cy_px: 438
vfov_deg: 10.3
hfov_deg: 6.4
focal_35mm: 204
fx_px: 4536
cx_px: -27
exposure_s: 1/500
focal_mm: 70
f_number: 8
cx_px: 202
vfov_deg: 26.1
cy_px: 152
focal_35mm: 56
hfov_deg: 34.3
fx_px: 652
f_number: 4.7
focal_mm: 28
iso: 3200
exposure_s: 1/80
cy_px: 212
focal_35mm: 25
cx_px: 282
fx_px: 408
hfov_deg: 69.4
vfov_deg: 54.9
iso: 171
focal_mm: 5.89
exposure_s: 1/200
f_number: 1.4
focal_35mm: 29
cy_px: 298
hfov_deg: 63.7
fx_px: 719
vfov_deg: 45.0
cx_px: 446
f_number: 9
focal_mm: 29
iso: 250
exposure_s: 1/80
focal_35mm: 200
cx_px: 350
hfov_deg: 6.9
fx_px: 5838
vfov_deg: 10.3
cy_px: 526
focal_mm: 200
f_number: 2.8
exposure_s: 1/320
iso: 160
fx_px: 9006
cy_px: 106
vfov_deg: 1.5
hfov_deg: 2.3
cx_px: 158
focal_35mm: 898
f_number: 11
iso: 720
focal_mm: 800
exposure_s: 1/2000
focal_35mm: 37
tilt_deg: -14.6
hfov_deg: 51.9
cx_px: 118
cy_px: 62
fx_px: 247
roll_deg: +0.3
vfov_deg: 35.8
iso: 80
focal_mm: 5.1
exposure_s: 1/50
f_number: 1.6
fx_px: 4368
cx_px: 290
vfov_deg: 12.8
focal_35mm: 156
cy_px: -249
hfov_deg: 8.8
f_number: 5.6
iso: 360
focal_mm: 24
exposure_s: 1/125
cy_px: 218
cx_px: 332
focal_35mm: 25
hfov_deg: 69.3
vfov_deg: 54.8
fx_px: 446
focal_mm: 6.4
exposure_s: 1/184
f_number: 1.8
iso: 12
□ □ □ □
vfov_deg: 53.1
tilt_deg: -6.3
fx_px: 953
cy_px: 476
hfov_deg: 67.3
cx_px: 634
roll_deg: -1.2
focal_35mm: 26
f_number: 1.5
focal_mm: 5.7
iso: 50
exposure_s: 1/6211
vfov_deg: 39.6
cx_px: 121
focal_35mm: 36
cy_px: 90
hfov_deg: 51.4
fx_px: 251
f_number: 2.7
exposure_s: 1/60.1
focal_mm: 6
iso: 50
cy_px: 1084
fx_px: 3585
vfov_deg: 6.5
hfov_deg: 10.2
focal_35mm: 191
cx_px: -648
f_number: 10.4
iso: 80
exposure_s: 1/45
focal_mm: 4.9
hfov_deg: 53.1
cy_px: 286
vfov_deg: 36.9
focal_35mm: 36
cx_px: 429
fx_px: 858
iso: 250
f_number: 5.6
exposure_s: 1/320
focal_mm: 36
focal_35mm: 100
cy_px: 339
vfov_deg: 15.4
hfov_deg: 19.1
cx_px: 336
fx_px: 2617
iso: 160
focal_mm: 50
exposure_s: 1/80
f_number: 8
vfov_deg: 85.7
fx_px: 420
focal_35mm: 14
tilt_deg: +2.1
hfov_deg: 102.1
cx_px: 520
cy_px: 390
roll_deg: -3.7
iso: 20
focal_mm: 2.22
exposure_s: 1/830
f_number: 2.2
□ □ □ □
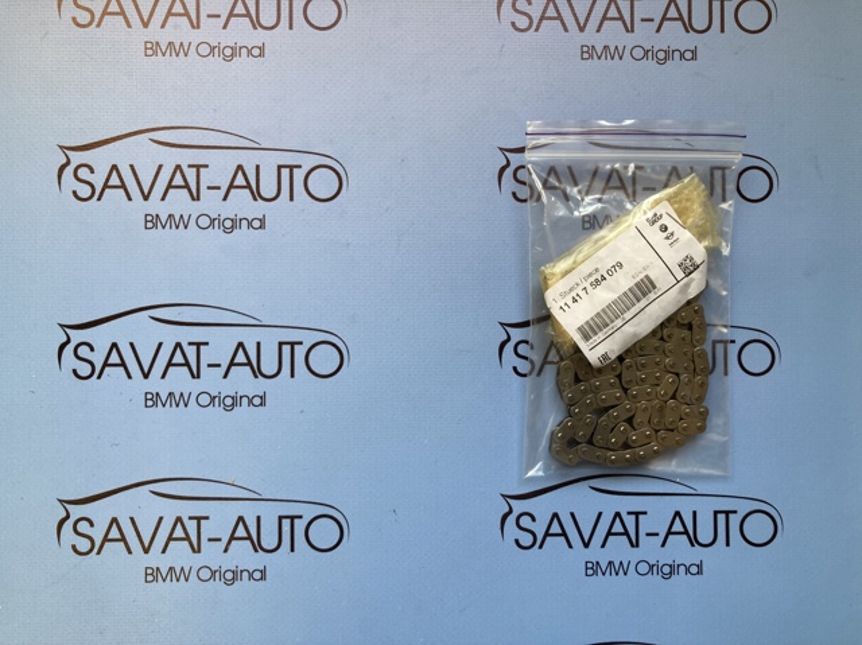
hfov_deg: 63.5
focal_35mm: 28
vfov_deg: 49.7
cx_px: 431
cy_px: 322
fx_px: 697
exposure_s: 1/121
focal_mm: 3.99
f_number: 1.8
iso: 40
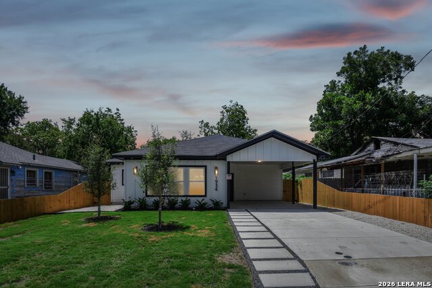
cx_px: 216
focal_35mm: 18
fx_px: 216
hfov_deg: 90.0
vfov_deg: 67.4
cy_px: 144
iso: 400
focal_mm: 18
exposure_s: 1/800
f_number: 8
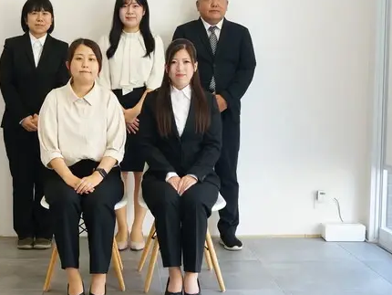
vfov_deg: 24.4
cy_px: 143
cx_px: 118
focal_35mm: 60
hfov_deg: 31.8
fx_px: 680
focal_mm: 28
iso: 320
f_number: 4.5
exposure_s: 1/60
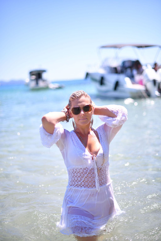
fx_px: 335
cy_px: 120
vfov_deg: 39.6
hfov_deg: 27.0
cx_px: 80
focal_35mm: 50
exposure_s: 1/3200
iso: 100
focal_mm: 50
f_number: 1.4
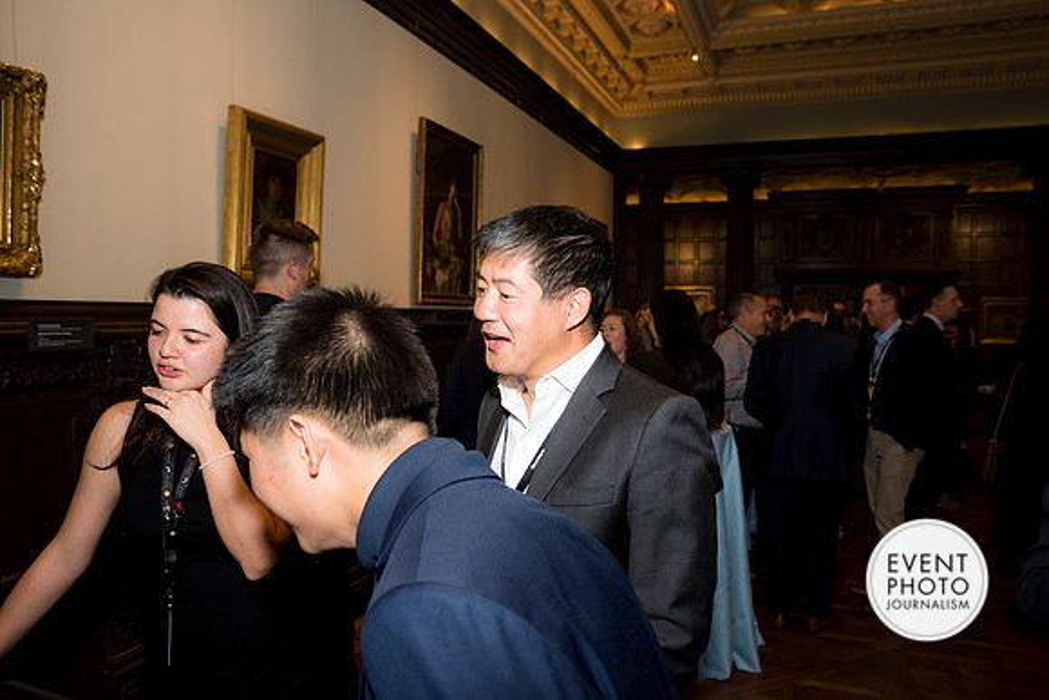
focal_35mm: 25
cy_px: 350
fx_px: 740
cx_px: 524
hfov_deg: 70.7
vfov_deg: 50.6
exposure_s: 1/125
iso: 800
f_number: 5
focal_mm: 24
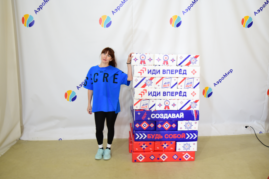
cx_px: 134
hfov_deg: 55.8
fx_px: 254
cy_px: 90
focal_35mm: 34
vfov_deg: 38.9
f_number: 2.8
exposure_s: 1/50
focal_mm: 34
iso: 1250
□ □ □ □
--- Exercise objective ---
Give back exactly the lines of the listing above that run from the line with "cx_px: -648" to the line with "f_number: 2.2", inclusive.

--- Reply ---
cx_px: -648
f_number: 10.4
iso: 80
exposure_s: 1/45
focal_mm: 4.9
hfov_deg: 53.1
cy_px: 286
vfov_deg: 36.9
focal_35mm: 36
cx_px: 429
fx_px: 858
iso: 250
f_number: 5.6
exposure_s: 1/320
focal_mm: 36
focal_35mm: 100
cy_px: 339
vfov_deg: 15.4
hfov_deg: 19.1
cx_px: 336
fx_px: 2617
iso: 160
focal_mm: 50
exposure_s: 1/80
f_number: 8
vfov_deg: 85.7
fx_px: 420
focal_35mm: 14
tilt_deg: +2.1
hfov_deg: 102.1
cx_px: 520
cy_px: 390
roll_deg: -3.7
iso: 20
focal_mm: 2.22
exposure_s: 1/830
f_number: 2.2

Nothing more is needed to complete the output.